Data from a systematic review and meta-analysis of randomized and nonrandomized trials found that HA plus CS decreased the rate of rUTI per patient-year by a pooled mean difference of 2.56 compared with controls (95% CI, 3.86, −1.26, p < 0.001) (47). The time to a first recurrence of a UTI was also increased by a mean of 130.05 days. However, patients should be informed that further studies are needed to confirm the results of existing trials (8). An oral formulation of HA, CS, quercetin, and curcumin (Ialuril® Soft Gels, IBSA) is available and may be appropriate in patients with pelvic pain, although hard data on usefulness in the prevention of rUTIs are limited.

Many other non-antimicrobial options have been investigated or are already in use as strategies to prevent rUTIs. A detailed review of these approaches is beyond the scope of this article. However, a comprehensive review by Paul Loubet and colleagues provides a useful overview of alternative therapeutic options to antibiotics (40). Among the approaches are small compounds, often molecules that are by-products of or mimic bacterial substrates, designed to occupy binding sites to prevent adherence of pathogens to the uroepithelium, directly target the protective capsule of bacteria, inhibit enzymes essential to UPEC, or reduce biofilm formation (40). The formation of biofilms, either directly on the urothelial surface or formed around indwelling catheters, is a common strategy adopted by UPEC, providing a favorable environment for bacterial colonization and a persistent source for bacterial access to the urinary tract, thus facilitating rUTIs (16,22). Vitamin C, Chinese medical herbs, and various vaccine approaches that target microbial adhesion, the bacterial capsule, toxins secreted by UPEC that act as virulence factors, or iron metabolism processes essential for bacterial growth and colonization are also alternative nonantibiotic therapeutic options for UTIs (34,40). Finally, although not commonly utilized in the West, bacteriophages, viruses that cause lysis of bacterial cells, including antibiotic-resistant UPEC, have been used in eastern European countries for decades (36).

Antibiotic prophylaxis

When non-antimicrobial interventions have failed, continuous low-dose antimicrobials and postcoital antimicrobial prophylaxis have been shown to reduce the rate of rUTIs (8,36) and are recommended for use (8).

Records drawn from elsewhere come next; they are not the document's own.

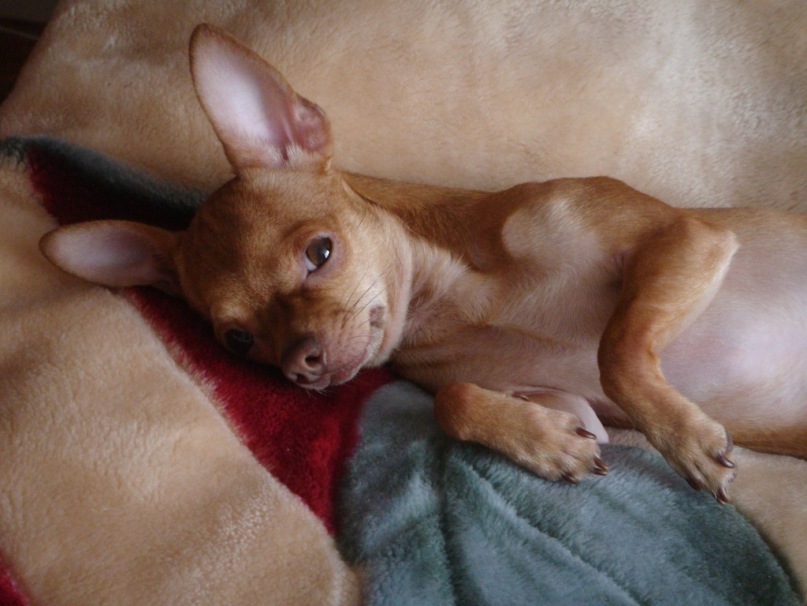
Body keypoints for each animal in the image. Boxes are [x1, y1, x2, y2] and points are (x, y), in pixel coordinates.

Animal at [39, 24, 807, 503]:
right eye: (237, 340)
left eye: (320, 252)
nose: (300, 365)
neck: (455, 301)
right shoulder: (569, 401)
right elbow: (455, 399)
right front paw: (543, 443)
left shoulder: (688, 238)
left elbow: (618, 349)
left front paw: (685, 439)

There is no significant difference between the two strategies. In both approaches, patients should be counseled on possible side effects. The optimal duration of continuous antimicrobial prophylaxis is uncertain, with studies reporting durations of from 3 to as long as 12 months; between 3 and 6 months is typical (8).

Intermittent self-start treatment (self-diagnosis and self-treatment) with a short course of antibiotic therapy is also effective and safe in women with rUTIs who have shown good compliance and motivation and can be an economical approach to preventing rUTIs (8,36).

The choice of antimicrobial agent is the same as that for acute uncomplicated UTI and should be based on local resistance patterns. Patients on antimicrobial prophylaxis may have been advised to increase the dose of the same antibiotic if they have a breakthrough infection. However, a more appropriate course of action would be for a culture to be taken to determine if switching to an antibiotic more helpful in the setting is indicated. If the patient has severe symptoms and wishes to start empirical treatment immediately, the recommended first-line antibiotics (i.e., fosfomycin trometamol, nitrofurantoin, or pivmecillinam) should be chosen (8).